# True Temper Verus



## loginhater (Jul 15, 2009)

Thinking about a custom road frame. The high-end frame builder I am looking at generally works with True Temper OX platinum, but they also do house brand frames for a local bike shop using True Temper Verus. They are significantly less than the name-brand OX frames. Looks like Verus is a heavier, lower grade steel. But would it make that much of a difference for a Clydesdale weekend warrior like me?


----------



## Live Wire (Aug 27, 2007)

Who knows what you consider a difference or how much a little weight matters, but both steels can make great bikes. 
FWIW, I'll bet the significant $ difference between the two frames include other factors beyond the materials cost. Verus vs OXPLAT is just $5-20 per tube more expensive.


----------



## GrayJay (May 16, 2011)

Read all about TrueTemper tubing here: Double Butted True Temper 4130 steel bicycle tubing

Note that Versus tubes are also available with/without heat treating. Compared to OX tubing, the lower strength verses tubes will be thicker (so they are sufficiently strong) but this extra thickness also adds stiffness to the frame so might actually be a better fit for your intended use.


----------



## Walt (Jan 23, 2004)

*There is no issue*

The only advantage of the higher-end tubing is less weight - and we're talking maybe 200 grams for the whole frame. If you're a clyde, say rider+gear+bike of 250 pounds or so, then you're talking about 1/5 of 1% of the total mass. Big deal.

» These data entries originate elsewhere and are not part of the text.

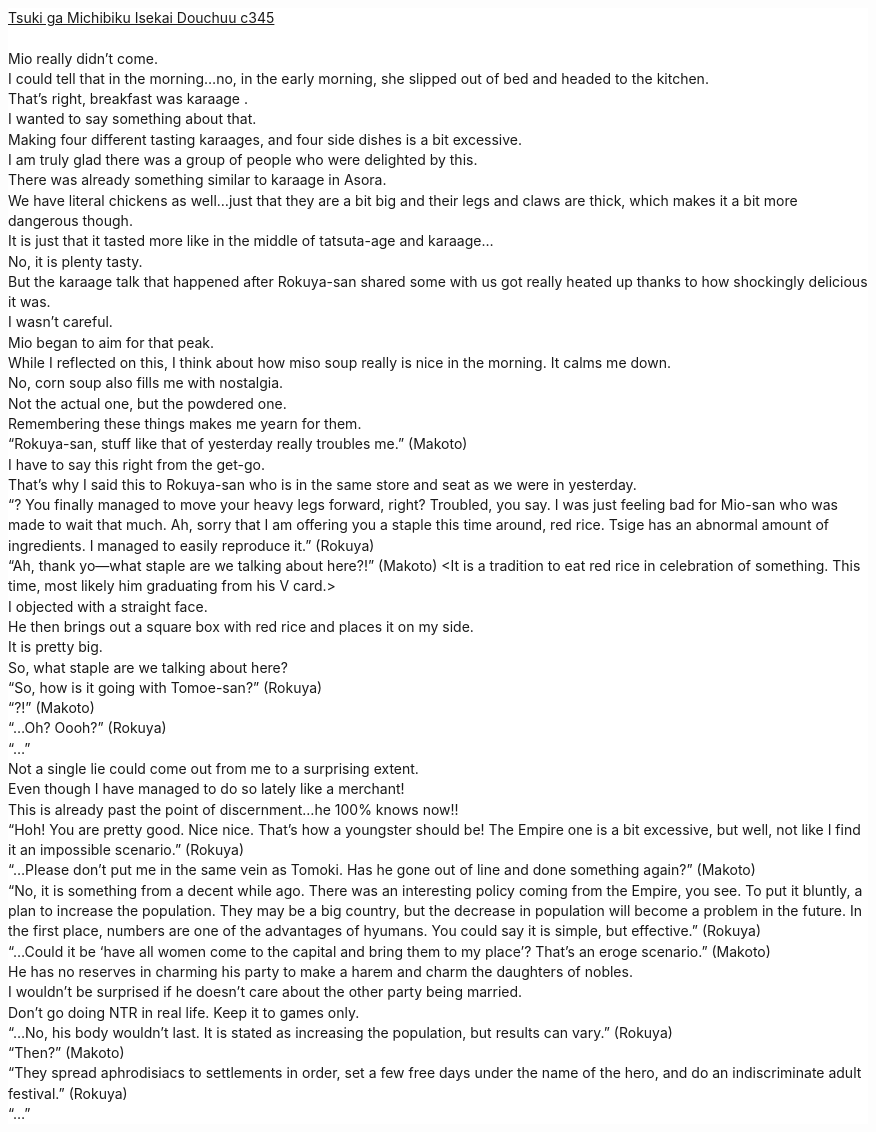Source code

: [Tsuki ga Michibiku Isekai Douchuu c345](https://isekailunatic.com/2020/09/18/tsuki-chapter-345-tobikatos-blessing/)
<br/><br/>
Mio really didn’t come.<br/>
I could tell that in the morning…no, in the early morning, she slipped out of bed and headed to the kitchen.<br/>
That’s right, breakfast was karaage <fried chicken>.<br/>
I wanted to say something about that. <br/>
Making four different tasting karaages, and four side dishes is a bit excessive.<br/>
I am truly glad there was a group of people who were delighted by this.<br/>
There was already something similar to karaage in Asora.<br/>
We have literal chickens as well…just that they are a bit big and their legs and claws are thick, which makes it a bit more dangerous though.<br/>
It is just that it tasted more like in the middle of tatsuta-age and karaage…<br/>
No, it is plenty tasty. <br/>
But the karaage talk that happened after Rokuya-san shared some with us got really heated up thanks to how shockingly delicious it was.<br/>
I wasn’t careful.<br/>
Mio began to aim for that peak.<br/>
While I reflected on this, I think about how miso soup really is nice in the morning. It calms me down.<br/>
No, corn soup also fills me with nostalgia. <br/>
Not the actual one, but the powdered one. <br/>
Remembering these things makes me yearn for them.<br/>
“Rokuya-san, stuff like that of yesterday really troubles me.” (Makoto)<br/>
I have to say this right from the get-go.<br/>
That’s why I said this to Rokuya-san who is in the same store and seat as we were in yesterday.<br/>
“? You finally managed to move your heavy legs forward, right? Troubled, you say. I was just feeling bad for Mio-san who was made to wait that much. Ah, sorry that I am offering you a staple this time around, red rice. Tsige has an abnormal amount of ingredients. I managed to easily reproduce it.” (Rokuya)<br/>
“Ah, thank yo—what staple are we talking about here?!” (Makoto) <It is a tradition to eat red rice in celebration of something. This time, most likely him graduating from his V card.><br/>
I objected with a straight face.<br/>
He then brings out a square box with red rice and places it on my side.<br/>
It is pretty big.<br/>
So, what staple are we talking about here?<br/>
“So, how is it going with Tomoe-san?” (Rokuya)<br/>
“?!” (Makoto)<br/>
“…Oh? Oooh?” (Rokuya)<br/>
“…”<br/>
Not a single lie could come out from me to a surprising extent. <br/>
Even though I have managed to do so lately like a merchant! <br/>
This is already past the point of discernment…he 100% knows now!! <br/>
“Hoh! You are pretty good. Nice nice. That’s how a youngster should be! The Empire one is a bit excessive, but well, not like I find it an impossible scenario.” (Rokuya)<br/>
“…Please don’t put me in the same vein as Tomoki. Has he gone out of line and done something again?” (Makoto)<br/>
“No, it is something from a decent while ago. There was an interesting policy coming from the Empire, you see. To put it bluntly, a plan to increase the population. They may be a big country, but the decrease in population will become a problem in the future. In the first place, numbers are one of the advantages of hyumans. You could say it is simple, but effective.” (Rokuya)<br/>
“…Could it be ‘have all women come to the capital and bring them to my place’? That’s an eroge scenario.” (Makoto)<br/>
He has no reserves in charming his party to make a harem and charm the daughters of nobles.<br/>
I wouldn’t be surprised if he doesn’t care about the other party being married.<br/>
Don’t go doing NTR in real life. Keep it to games only. <br/>
“…No, his body wouldn’t last. It is stated as increasing the population, but results can vary.” (Rokuya)<br/>
“Then?” (Makoto)<br/>
“They spread aphrodisiacs to settlements in order, set a few free days under the name of the hero, and do an indiscriminate adult festival.” (Rokuya)<br/>
“…” <br/>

There are a lot of fun things you can do for several hundred bucks that are probably more fun than having a bike that is a tiny bit lighter.

-Walt


loginhater said:


> Thinking about a custom road frame. The high-end frame builder I am looking at generally works with True Temper OX platinum, but they also do house brand frames for a local bike shop using True Temper Verus. They are significantly less than the name-brand OX frames. Looks like Verus is a heavier, lower grade steel. But would it make that much of a difference for a Clydesdale weekend warrior like me?


----------



## Yogii (Jun 5, 2008)

> The only advantage of the higher-end tubing is less weight


True enough....but from the customer's point of view, I would want at least one high end tube!


----------



## JaquesN (Sep 14, 2009)

This seems relevant: http://www.habcycles.com/m7.html.

It's a copy of an article from 1996, printed in Bicycle Guide, where they had a set of otherwise-identical road bikes made with an array of tubing from cheap to expensive. Same geometry and components. The result was that the author *could* tell the difference, but not always, and didn't end up preferring the "best" one.


----------



## Winter Bicycles (Jun 8, 2008)

Yogii said:


> True enough....but from the customer's point of view, I would want at least one high end tube!

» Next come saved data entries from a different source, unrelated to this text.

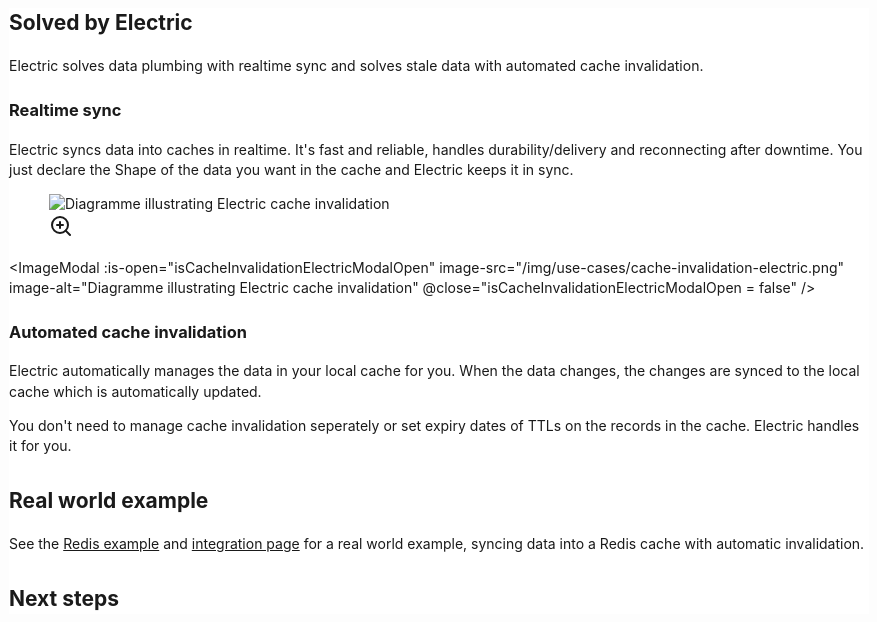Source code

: ## Solved by Electric

Electric solves data plumbing with realtime sync and solves stale data with automated cache invalidation.

### Realtime sync

Electric syncs data into caches in realtime. It's fast and reliable, handles durability/delivery and reconnecting after downtime. You just declare the Shape of the data you want in the cache and Electric keeps it in sync.

<figure>
  <div class="cache-invalidation-diagramme">
    <div class="clickable-image" @click="isCacheInvalidationElectricModalOpen = true">
      <img src="/img/use-cases/cache-invalidation-electric.png"
          alt="Diagramme illustrating Electric cache invalidation"
      />
      <div class="image-overlay">
        <svg width="24" height="24" viewBox="0 0 24 24" fill="none" stroke="currentColor" stroke-width="2" stroke-linecap="round" stroke-linejoin="round">
          <circle cx="11" cy="11" r="8"></circle>
          <path d="m21 21-4.35-4.35"></path>
          <line x1="11" y1="8" x2="11" y2="14"></line>
          <line x1="8" y1="11" x2="14" y2="11"></line>
        </svg>
      </div>
    </div>
  </div>
</figure>

<ImageModal
:is-open="isCacheInvalidationElectricModalOpen"
image-src="/img/use-cases/cache-invalidation-electric.png"
image-alt="Diagramme illustrating Electric cache invalidation"
@close="isCacheInvalidationElectricModalOpen = false"
/>

### Automated cache invalidation

Electric automatically manages the data in your local cache for you. When the data changes, the changes are synced to the local cache which is automatically updated.

You don't need to manage cache invalidation seperately or set expiry dates of TTLs on the records in the cache. Electric handles it for you.

## Real world example

See the [Redis example](/demos/redis) and [integration page](/docs/integrations/redis) for a real world example, syncing data into a Redis cache with automatic invalidation.

## Next steps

I'd rather a high end bike. Tubes are just stuff- sometimes the right tube for the job isn't the spendy and thin one.


----------



## laffeaux (Jan 4, 2004)

JaquesN said:


> This seems relevant: Magnificent 7.
> 
> It's a copy of an article from 1996, printed in Bicycle Guide, where they had a set of otherwise-identical road bikes made with an array of tubing from cheap to expensive. Same geometry and components. The result was that the author *could* tell the difference, but not always, and didn't end up preferring the "best" one.


Thanks for posting the article. Definitely an interesting read.


----------



## i_am_robert (Nov 20, 2011)

Take the True Temper Verus, I've had good luck...


----------